Echo the lines of the records from the one containing "The value of" through the end of the records, including both ends, and omit the pictures from your answer.

[Stored data entries]
○ ○ ○ ○
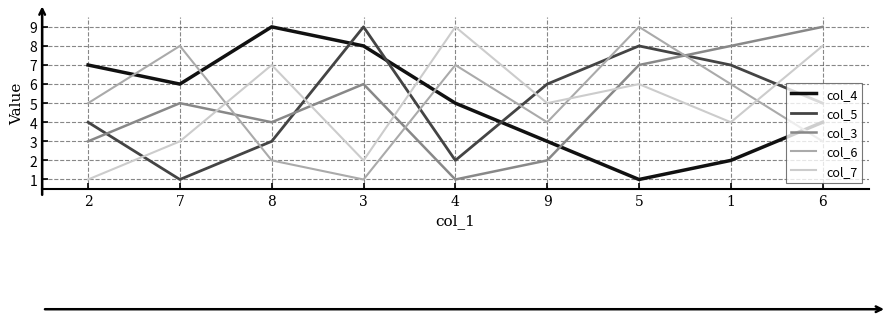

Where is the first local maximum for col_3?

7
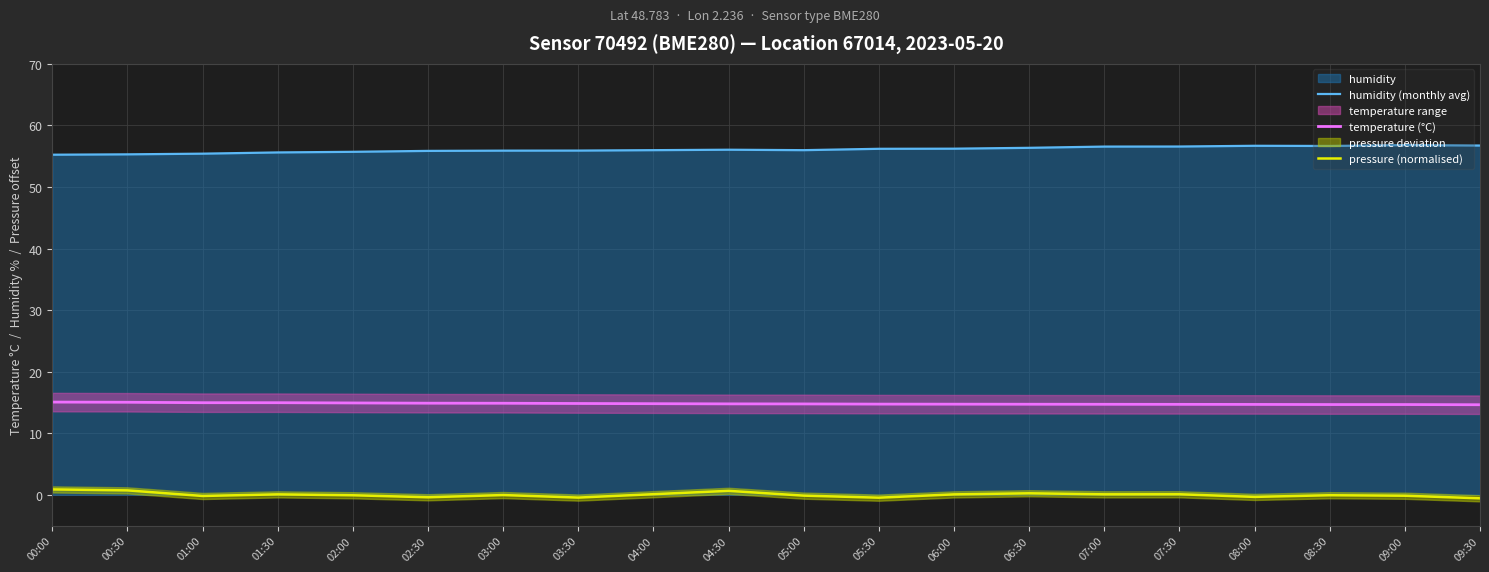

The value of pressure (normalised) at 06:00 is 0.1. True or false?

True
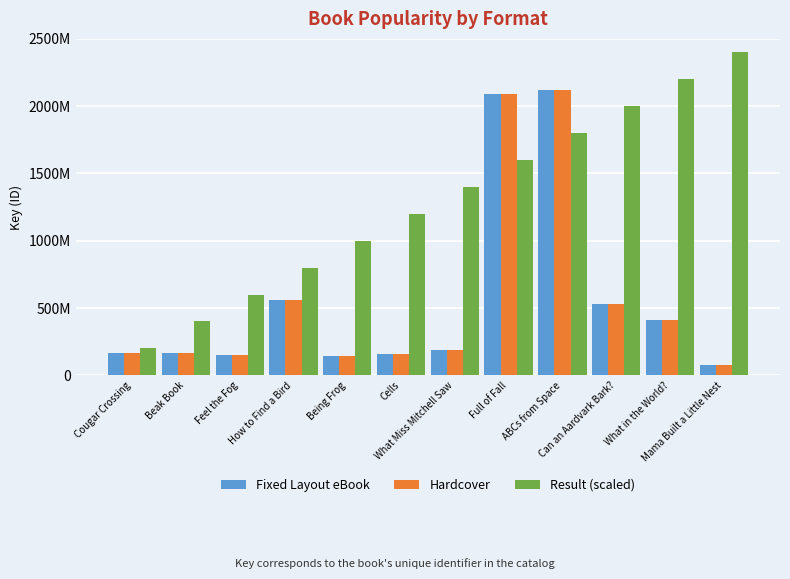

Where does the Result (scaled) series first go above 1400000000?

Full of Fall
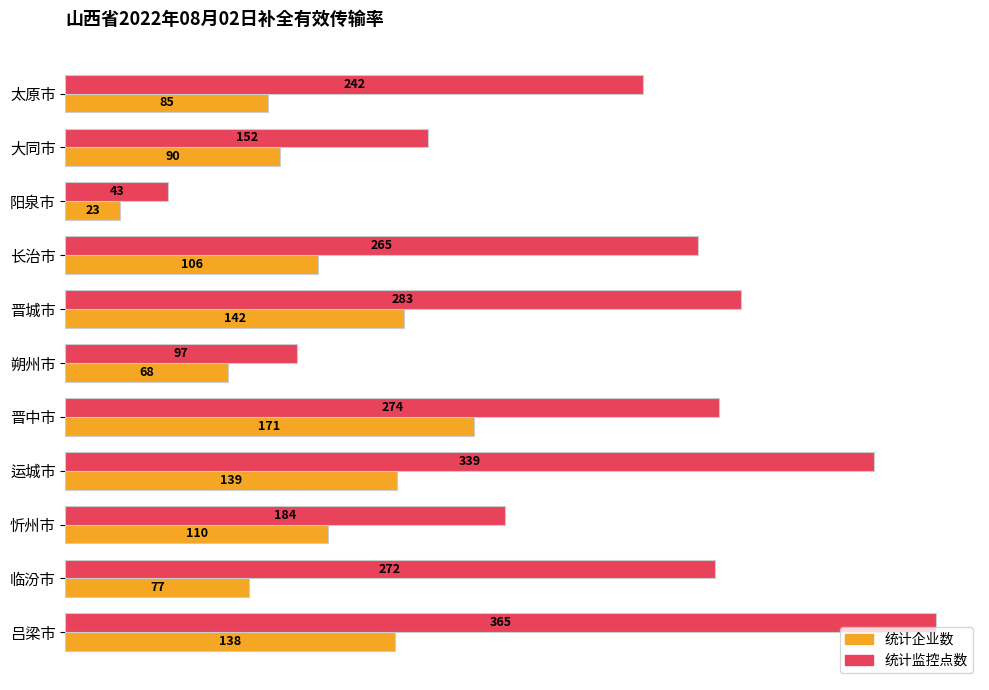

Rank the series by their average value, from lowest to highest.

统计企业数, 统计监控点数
○ ○ ○ ○
> _Result of this exercise_:
The value of pressure (normalised) at 06:00 is 0.1. True or false?

True

Where does the Result (scaled) series first go above 1400000000?

Full of Fall

Rank the series by their average value, from lowest to highest.

统计企业数, 统计监控点数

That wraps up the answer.